Where every ounce counts Whitbread: Saving weight is so important in designing a boat for the round-the-world yacht race that taking extra salt could mean defeat.

March 24, 1997|By Ellen Gamerman | Ellen Gamerman,SUN STAFF

One of Baltimore's richest men will sail around the world in a living space the size of a large doghouse. He will not have a shower. He will not have a bathroom door. He will sleep on a 2-foot-wide plank. There will be no blankets, no bedtime reading, no pillows.

The man is George Collins, head of Baltimore mutual fund company T. Rowe Price, and the instrument of his discomfort is the boat he will race around the world in the 1997-1998 Whitbread challenge. In a 31,600-mile race that can be won or lost in a second, no element is more carefully analyzed for speed than the boat itself.
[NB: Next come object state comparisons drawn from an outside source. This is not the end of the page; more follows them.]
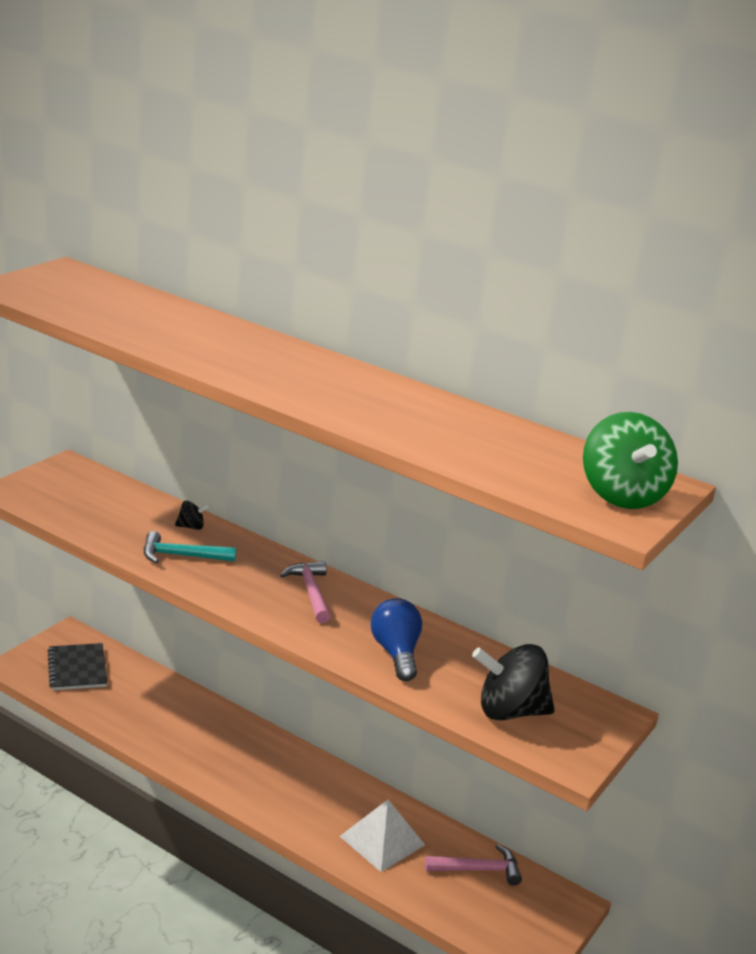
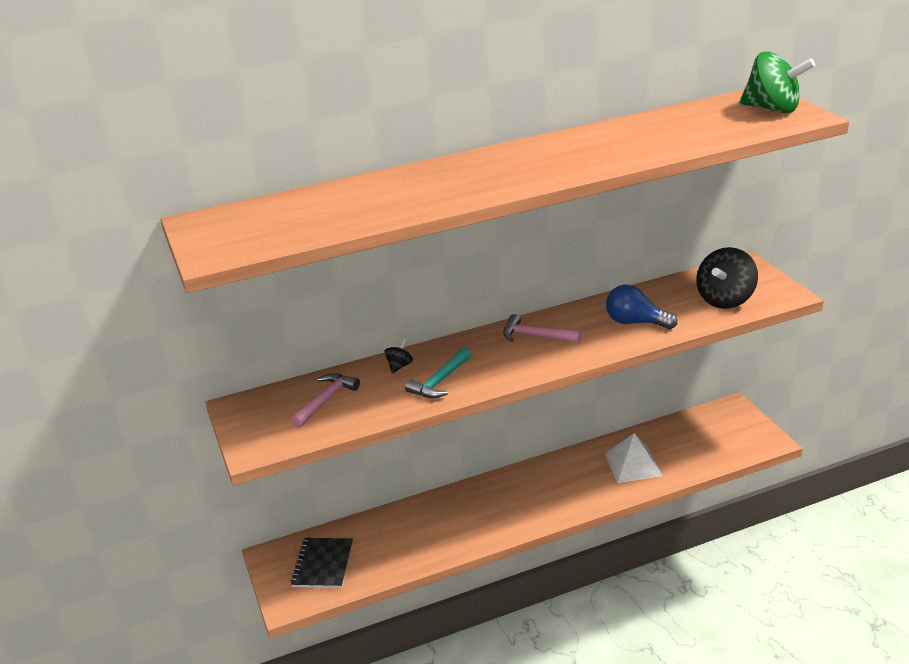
camera: 50 degrees left, 5 degrees up
(77, 669) = (323, 564): black notebook -> black notebook turned 75 degrees clockwise
(479, 870) = (684, 433): pink hammer -> pink hammer (326, 400)

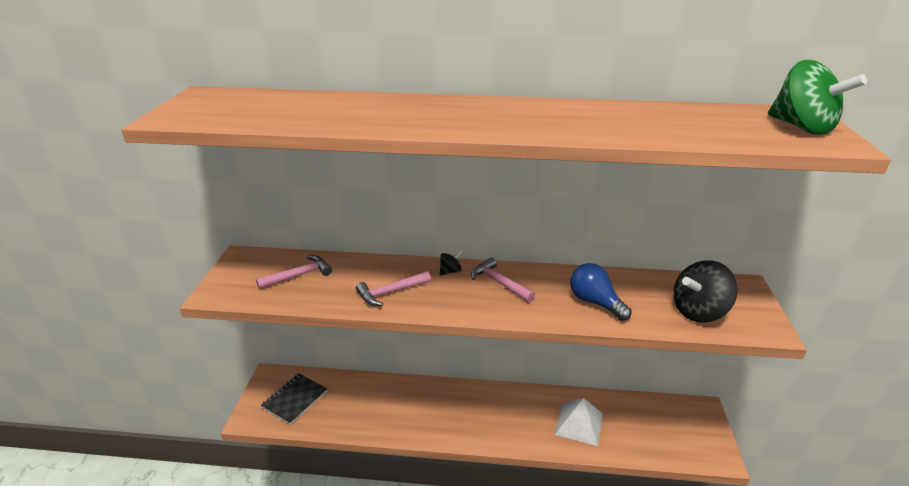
camera: 25 degrees right, 0 degrees up
(399, 366) = (375, 268): black spinning top -> black spinning top (450, 271)
(440, 381) = (390, 292): turquoise hammer -> pink hammer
It takes a lot of money to build something this unpleasant. In commissioning the nation's top designer and boatbuilder -- experts who had created winning vessels in the Whitbread and America's Cup -- Collins spent $2.5 million from his own pocket.

"Make me a fast boat," Collins, 56, remembers telling his design team. "That's all I ask."

The result is a vessel that can sail at 35 knots -- as fast on wind alone as some speedboats. The 65-footer operates on the simple concept that anything luxurious isn't light, and anything heavy isn't fast. With this constant calculating over weight, it's no wonder a Collins teammate thinks too much salt and pepper could cause the boat to fall behind.

The vessel, dubbed Chessie, will be completed next month, just as Collins quits his job as chief executive officer. The nine-month race, which includes about 125 days at sea, begins in September in England and has stops in Baltimore and Annapolis in April 1998.

Collins, an amateur who has never sailed across an ocean before, understands that there is only so much a state-of-the-art boat can do for any team. "Just because you spend a lot of money doesn't mean you'll win," he says. "No boat can win a race for you."

True. But a boat can lose a race for even the best sailors.

Boatbuilding is a kind of anorexic art, where experts squeeze micro-pounds from a vessel to keep its weight low. A boat that weighs just 1 percent less than a competitor can finish 1.2 days earlier, long before the other boats limp into port.

At the moment, the Chessie vessel looks like anything but a speed monster. Instead, it is beached like a whale in the oversized shed at Eric Goetz Custom Sailboats in Bristol, R.I.

The work over the past five months has been painstaking. A single bulkhead, a supporting wall below deck, took a month to craft. The angles along the structure demanded laser beam measurements for precision. The deck's details were redesigned time and again. When completed, the boat will have taken more than 20,000 man-hours to build -- the product of 15 workers at Goetz.

Day after day, builders toil over Chessie's frame -- creating the deck and hull in two pieces to save time. A smell of resin wafts through the hull's bare insides, and a smooth layer of gray primer paint covers its flanks. Every now and then, when it is moved, the structure lets out a low groan as it twists against the heavy canvas straps that hold it steady.

In the Yankee accent that characterizes this New England boatyard, builders describe Chessie as a product of old traditions and new sciences. In this boat, they have combined ideas dating to the wooden ships of Melville with technologies used on the space shuttle.

"It's so high-tech, but you build it all yourself," said builder Neal Toulan as he examined the sophisticated steps that took him 10 days to create. "You've done all of it by hand."

Last week, the hull and deck were attached like puzzle pieces. In the next few weeks, the boat will be trucked to the waterfront for fitting of its keel and rudder. The mast will be stepped in April. The boat will be christened May 2 in Baltimore.

When the Whitbread is over, Collins will donate the vessel to the Living Classrooms Foundation, a Baltimore nonprofit group that is using the boat and the race to teach city children about geography, science and engineering.

The boat consists of 1,100 square feet of light, buoyant foam -- enough of it to run the length of an 18-wheeler. The foam is covered with 20 to 30 layers of Kevlar -- the super-strong material used in bulletproof vests. The mast consists of a ton of aluminum -- enough to build a compact car.

Chessie is the only boat created from start to finish by this country's best-known designer and builder. Collins was one of the first to commission Bruce Farr, an Annapolis naval architect who has created designs for America's Cup challengers and Whitbread winners.

The boat, like every other in the race, is a Whitbread 60. Farr is considered a pioneer in this design and will complete nine of the 12 to 16 boats expected to compete in the race.

To construct Chessie, Collins turned to Eric Goetz, the boatbuilding phenom who built the America's Cup victor America and is known for being maniacal about boat weight.